WHAT YOU NEED TO DO
Please copy exactly the lines from the top of the data through the line containing "histopathology image showing", and nothing else.

** Opening EXERCISE INPUTS block **

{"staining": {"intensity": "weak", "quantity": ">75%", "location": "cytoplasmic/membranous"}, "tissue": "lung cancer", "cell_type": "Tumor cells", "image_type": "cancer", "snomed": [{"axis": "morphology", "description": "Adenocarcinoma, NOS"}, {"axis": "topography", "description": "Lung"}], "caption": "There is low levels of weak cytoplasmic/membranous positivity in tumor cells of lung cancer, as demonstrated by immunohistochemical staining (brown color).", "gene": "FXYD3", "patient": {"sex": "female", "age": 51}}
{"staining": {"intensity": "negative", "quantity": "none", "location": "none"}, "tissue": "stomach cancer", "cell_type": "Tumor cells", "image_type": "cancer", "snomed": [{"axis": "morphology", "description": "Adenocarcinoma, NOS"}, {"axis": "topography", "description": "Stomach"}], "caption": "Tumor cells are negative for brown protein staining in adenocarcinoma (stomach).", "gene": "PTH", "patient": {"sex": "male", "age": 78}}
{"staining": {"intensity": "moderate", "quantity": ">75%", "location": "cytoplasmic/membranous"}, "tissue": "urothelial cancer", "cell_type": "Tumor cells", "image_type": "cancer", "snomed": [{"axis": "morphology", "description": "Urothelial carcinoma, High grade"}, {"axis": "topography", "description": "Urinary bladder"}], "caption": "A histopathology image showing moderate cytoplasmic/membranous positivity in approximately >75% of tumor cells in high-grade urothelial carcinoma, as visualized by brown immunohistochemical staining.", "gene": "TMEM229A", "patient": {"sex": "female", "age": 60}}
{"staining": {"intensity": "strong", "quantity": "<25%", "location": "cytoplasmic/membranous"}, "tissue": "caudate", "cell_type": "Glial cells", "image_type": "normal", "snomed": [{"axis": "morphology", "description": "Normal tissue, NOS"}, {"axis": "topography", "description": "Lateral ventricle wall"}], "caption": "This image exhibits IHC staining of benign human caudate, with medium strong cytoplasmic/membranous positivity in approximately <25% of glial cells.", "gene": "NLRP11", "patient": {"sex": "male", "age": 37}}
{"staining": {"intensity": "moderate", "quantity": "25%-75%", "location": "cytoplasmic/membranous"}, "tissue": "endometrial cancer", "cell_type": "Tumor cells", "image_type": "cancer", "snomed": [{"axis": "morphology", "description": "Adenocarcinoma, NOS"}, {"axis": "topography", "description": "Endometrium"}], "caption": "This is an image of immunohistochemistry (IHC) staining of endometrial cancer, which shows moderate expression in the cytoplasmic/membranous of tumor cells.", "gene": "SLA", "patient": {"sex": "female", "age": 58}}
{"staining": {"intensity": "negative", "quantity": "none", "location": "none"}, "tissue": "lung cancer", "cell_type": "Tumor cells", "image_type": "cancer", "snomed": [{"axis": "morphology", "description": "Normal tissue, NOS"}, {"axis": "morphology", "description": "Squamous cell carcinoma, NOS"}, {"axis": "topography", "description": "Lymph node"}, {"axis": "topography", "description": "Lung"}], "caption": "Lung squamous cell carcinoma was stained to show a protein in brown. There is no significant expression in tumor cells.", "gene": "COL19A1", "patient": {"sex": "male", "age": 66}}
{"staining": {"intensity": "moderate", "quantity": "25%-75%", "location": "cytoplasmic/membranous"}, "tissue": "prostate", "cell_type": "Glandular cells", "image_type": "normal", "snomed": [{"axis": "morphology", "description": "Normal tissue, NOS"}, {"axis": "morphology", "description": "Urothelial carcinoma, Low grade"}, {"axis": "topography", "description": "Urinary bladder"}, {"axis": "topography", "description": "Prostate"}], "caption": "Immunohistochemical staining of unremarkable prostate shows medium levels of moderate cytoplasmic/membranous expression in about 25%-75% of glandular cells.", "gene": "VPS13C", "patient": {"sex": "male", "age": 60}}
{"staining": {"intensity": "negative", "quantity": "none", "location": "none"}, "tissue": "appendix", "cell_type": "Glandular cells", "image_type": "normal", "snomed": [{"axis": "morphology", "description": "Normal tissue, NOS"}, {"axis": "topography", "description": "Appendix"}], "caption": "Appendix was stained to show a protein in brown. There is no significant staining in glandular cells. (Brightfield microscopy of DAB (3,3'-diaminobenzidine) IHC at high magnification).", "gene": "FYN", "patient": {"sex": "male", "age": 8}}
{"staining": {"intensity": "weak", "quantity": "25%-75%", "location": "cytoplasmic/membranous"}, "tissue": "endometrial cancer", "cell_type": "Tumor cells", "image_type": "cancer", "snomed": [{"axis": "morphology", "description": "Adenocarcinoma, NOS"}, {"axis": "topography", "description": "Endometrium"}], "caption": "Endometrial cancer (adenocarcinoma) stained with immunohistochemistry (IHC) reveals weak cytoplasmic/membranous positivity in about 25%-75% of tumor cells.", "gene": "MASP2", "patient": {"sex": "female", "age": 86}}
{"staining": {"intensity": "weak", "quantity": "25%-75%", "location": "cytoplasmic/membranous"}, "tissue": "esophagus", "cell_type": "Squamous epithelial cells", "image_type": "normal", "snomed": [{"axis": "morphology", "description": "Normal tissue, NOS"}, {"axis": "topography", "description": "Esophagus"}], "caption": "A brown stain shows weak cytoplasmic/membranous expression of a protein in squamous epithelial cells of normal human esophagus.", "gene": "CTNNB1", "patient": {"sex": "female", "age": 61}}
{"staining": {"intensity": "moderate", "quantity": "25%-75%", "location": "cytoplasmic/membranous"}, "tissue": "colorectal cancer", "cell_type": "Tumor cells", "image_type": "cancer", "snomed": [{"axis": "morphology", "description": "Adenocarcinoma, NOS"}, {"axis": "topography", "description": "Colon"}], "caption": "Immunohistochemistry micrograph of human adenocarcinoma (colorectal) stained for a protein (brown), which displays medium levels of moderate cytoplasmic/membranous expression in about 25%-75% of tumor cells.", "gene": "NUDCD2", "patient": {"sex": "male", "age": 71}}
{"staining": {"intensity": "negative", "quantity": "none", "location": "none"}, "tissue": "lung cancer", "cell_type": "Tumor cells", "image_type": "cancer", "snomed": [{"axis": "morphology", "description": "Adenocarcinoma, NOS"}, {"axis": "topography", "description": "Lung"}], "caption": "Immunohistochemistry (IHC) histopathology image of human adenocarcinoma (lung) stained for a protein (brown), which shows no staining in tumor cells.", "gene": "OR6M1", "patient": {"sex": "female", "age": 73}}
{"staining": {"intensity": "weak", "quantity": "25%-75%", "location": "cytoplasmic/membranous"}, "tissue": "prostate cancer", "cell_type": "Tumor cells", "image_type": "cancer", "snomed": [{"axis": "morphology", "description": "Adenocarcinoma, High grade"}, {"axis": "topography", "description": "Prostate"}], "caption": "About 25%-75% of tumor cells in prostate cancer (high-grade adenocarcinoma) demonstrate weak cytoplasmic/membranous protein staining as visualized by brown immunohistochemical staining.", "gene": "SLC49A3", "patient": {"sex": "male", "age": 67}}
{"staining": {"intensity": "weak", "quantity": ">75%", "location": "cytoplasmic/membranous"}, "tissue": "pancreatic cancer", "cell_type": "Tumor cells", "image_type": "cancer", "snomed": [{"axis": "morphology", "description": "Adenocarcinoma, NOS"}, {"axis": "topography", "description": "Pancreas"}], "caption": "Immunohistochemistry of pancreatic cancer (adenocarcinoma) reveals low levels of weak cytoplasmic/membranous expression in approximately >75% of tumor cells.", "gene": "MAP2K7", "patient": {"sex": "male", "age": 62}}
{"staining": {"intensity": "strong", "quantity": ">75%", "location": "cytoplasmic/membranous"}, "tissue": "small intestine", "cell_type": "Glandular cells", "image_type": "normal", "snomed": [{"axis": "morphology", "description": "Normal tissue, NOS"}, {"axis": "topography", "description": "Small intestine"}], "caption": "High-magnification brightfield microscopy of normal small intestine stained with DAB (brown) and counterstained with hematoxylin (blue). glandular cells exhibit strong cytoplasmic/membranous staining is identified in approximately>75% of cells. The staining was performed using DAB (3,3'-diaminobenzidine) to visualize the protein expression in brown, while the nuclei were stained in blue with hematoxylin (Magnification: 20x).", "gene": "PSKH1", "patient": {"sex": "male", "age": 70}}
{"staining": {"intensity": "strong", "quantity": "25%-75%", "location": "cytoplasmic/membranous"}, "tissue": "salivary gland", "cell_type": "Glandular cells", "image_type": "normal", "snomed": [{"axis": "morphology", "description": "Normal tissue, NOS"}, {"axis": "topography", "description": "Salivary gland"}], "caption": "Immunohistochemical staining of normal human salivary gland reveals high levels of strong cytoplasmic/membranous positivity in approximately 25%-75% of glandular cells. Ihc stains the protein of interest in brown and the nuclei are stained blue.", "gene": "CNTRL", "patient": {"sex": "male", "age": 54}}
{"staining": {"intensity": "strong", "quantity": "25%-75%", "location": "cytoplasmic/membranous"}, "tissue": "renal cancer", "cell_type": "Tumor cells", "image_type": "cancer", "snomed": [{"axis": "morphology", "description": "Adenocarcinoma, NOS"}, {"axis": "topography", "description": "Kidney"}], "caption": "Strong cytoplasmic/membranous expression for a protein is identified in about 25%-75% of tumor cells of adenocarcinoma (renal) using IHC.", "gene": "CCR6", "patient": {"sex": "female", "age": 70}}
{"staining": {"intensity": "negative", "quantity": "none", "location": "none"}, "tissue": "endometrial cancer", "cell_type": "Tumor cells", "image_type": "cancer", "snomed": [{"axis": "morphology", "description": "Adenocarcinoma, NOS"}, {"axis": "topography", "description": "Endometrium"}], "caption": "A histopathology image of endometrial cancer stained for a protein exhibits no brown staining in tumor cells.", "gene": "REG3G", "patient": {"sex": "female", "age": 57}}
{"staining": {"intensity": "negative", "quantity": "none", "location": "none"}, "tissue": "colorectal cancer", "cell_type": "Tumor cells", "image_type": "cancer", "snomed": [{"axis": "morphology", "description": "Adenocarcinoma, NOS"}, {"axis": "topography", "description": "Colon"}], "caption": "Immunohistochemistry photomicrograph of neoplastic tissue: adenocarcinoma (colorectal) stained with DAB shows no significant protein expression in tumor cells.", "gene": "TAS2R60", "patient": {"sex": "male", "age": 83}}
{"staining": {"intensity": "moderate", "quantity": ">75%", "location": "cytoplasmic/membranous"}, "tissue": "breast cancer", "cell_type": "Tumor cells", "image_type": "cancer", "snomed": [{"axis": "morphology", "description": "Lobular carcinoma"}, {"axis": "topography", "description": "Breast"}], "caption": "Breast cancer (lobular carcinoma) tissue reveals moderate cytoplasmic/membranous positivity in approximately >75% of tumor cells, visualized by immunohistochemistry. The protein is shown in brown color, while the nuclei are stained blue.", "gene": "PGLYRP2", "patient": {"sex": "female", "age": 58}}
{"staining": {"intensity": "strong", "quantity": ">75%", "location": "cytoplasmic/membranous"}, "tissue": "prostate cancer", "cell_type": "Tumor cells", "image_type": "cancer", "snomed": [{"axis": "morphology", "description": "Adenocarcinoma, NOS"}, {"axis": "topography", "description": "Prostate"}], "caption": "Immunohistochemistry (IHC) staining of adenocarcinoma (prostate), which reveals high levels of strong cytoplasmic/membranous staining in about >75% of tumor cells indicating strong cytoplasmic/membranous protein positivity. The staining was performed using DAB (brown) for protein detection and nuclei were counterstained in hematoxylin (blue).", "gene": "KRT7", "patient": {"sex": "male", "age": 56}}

** Closing EXERCISE INPUTS block **

WRITTEN RESPONSE
{"staining": {"intensity": "weak", "quantity": ">75%", "location": "cytoplasmic/membranous"}, "tissue": "lung cancer", "cell_type": "Tumor cells", "image_type": "cancer", "snomed": [{"axis": "morphology", "description": "Adenocarcinoma, NOS"}, {"axis": "topography", "description": "Lung"}], "caption": "There is low levels of weak cytoplasmic/membranous positivity in tumor cells of lung cancer, as demonstrated by immunohistochemical staining (brown color).", "gene": "FXYD3", "patient": {"sex": "female", "age": 51}}
{"staining": {"intensity": "negative", "quantity": "none", "location": "none"}, "tissue": "stomach cancer", "cell_type": "Tumor cells", "image_type": "cancer", "snomed": [{"axis": "morphology", "description": "Adenocarcinoma, NOS"}, {"axis": "topography", "description": "Stomach"}], "caption": "Tumor cells are negative for brown protein staining in adenocarcinoma (stomach).", "gene": "PTH", "patient": {"sex": "male", "age": 78}}
{"staining": {"intensity": "moderate", "quantity": ">75%", "location": "cytoplasmic/membranous"}, "tissue": "urothelial cancer", "cell_type": "Tumor cells", "image_type": "cancer", "snomed": [{"axis": "morphology", "description": "Urothelial carcinoma, High grade"}, {"axis": "topography", "description": "Urinary bladder"}], "caption": "A histopathology image showing moderate cytoplasmic/membranous positivity in approximately >75% of tumor cells in high-grade urothelial carcinoma, as visualized by brown immunohistochemical staining.", "gene": "TMEM229A", "patient": {"sex": "female", "age": 60}}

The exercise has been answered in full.